Rockhouse Partners is a technology-based entertainment agency focused on sponsorship creation, activation, and measurement for music, sports, and live events. The ingredients in our solutions typically include digital marketing, technology & products, the highest-level of business strategy, data aggregation & analysis, online to on-site (and in venue) integration, and even some big-bang creativity… although because every client is lovely-special, every solution is too.

Otherwise, Tawn plays a wicked banjo, Kevin tells horribly-inappropriate jokes, and Joe gives good hugs. Swing by the office any given morning…

What motivated you guys to create Rockhouse?

We all led teams at Echo, Ticketmaster’s digital marketing firm, where Tawn was CEO, Kevin was head of Strategic Marketing, and Joe was VP of Technology & Product. Once Ticketmaster decided to move Echo to Los Angeles, the three of us knew we didn’t want to leave Nashville and realized we could create something special here. We had seen over the years that sponsorships have become the glue of the entertainment industry. And while many folks play in the sponsorships space, the services are still fragmented and there’s a lack of scalable technology products that address specific business opportunities.

Finally, once Rick’s Cabaret told us they didn’t hire “girls like us” … we knew our last resort was to start our own business.

How do you define success in this industry?

We’re fundamentally changing the way that brands integrate sponsorships into sports & entertainment properties. Until we’re there, we won’t rest and won’t claim “success”. On the touchy-feely side, success is about creating a scalable business; building a team of the most innovative, passionate, hard working folks in Nashville; doing world-class work for world-class clients; and frankly… having a helluva lot of fun and never taking ourselves too seriously.

Oh yeah- and frequent boat rides with T-Pain.

On your website you say its all about data and dollars — that if you can’t measure it, you can’t manage it. What type of role does number-crunching play in all this?

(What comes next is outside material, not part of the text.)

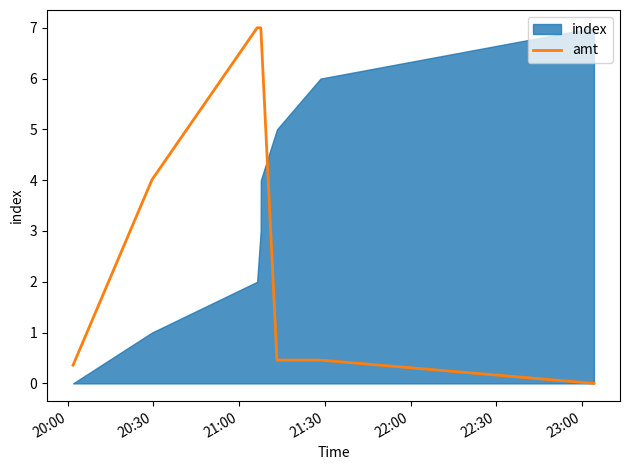

What is the label of the 2nd point from the left?

20:30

Number-crunching is just the means to an end. Measurement and ROI are baked into everything we do. If you can’t measure the results, why do it in the first place? Industry authority IEG reports that 30% of sponsorship deals aren’t being measured, and more than 50% aren’t evaluated on the front end. We’re changing that. So every sponsor initiative we touch starts with a conversation about success metrics and ends with clear, concise reporting about what worked, what didn’t, and recommendations on what can improve next time.

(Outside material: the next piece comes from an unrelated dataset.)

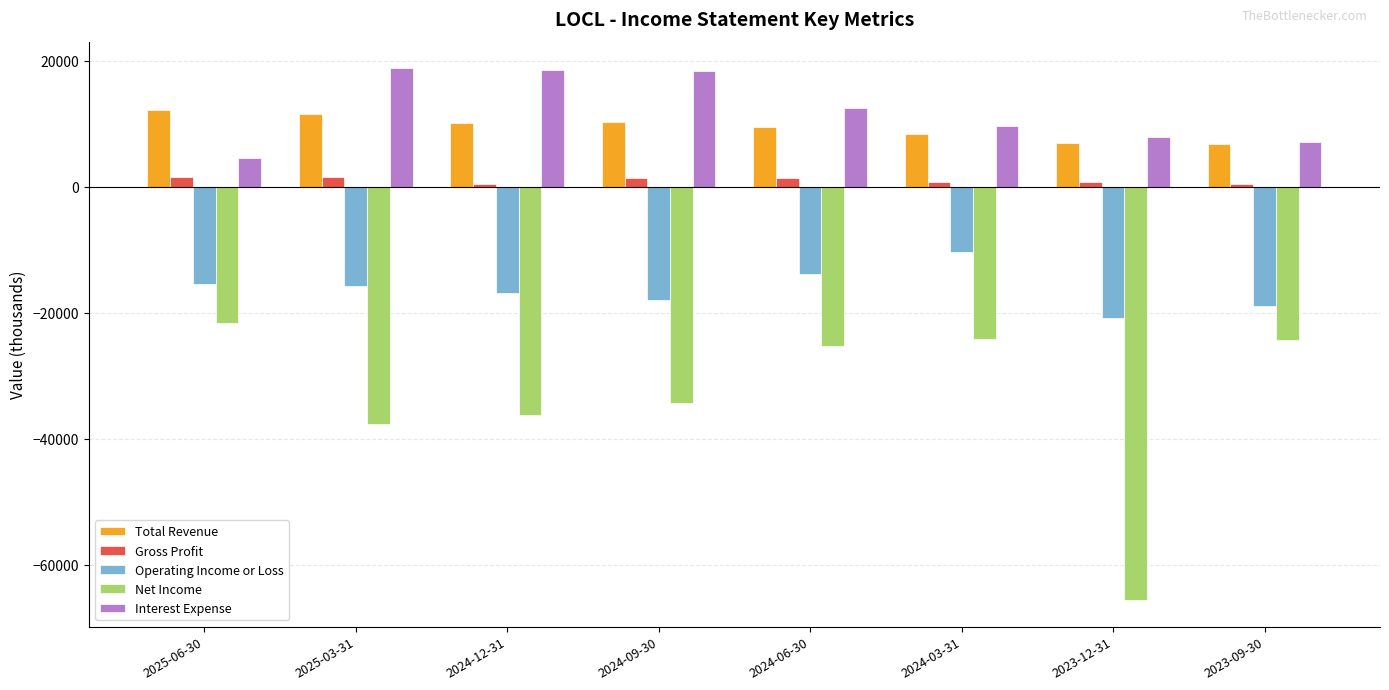

Rank the series at 2024-09-30 from lowest to highest value.

Net Income, Operating Income or Loss, Gross Profit, Total Revenue, Interest Expense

Who does Rockhouse target?

Our ideal clients fall into six buckets: sponsorship brokers, live entertainment properties, brands and their agencies, sports entities, advertising/marketing agencies, and media companies.

We originally thought taxidermists would be great clients too, but there was a Costa-Rican chinchilla incident we’ll tell you about another time.

You officially launched this month. Do you have any clients yet?

We technically formed last summer, but only officially “put the OPEN sign out front”. So yep- we’ve been cranking away since last year with clients like C3 Presents (Lollapalooza and Austin City Limits Music Festival), Lance Armstrong and the RadioShack Pro Cycling Team, Next BIG Nashville, the Tennessee State Fair, Nashville agencies like redpepper, and other entities across the entertainment vertical.

Very nice. What about beyond this year, are there any expectations for the future?

See above. It’s not grandiose to say that we’re fundamentally changing the way that brands integrate sponsorships into sports & entertainment properties. We will own this space, and not to sound arrogant… but we plan to become the beacon of digital innovation for this industry.

Also- sometime in the near future, we need to get Joe married off. Kevin plans to take up scrapbooking. And Tawn just hopes to make it through his 40s.

Lastly, do you feel Rockhouse is a real game-changer in the digital entertainment department?

We wouldn’t be doing this if we didn’t think we could radically change the game. We joke internally- we’re not playing Triple A ball. Nobody will work as hard as us, and we’re confident in our unique model. Bring it.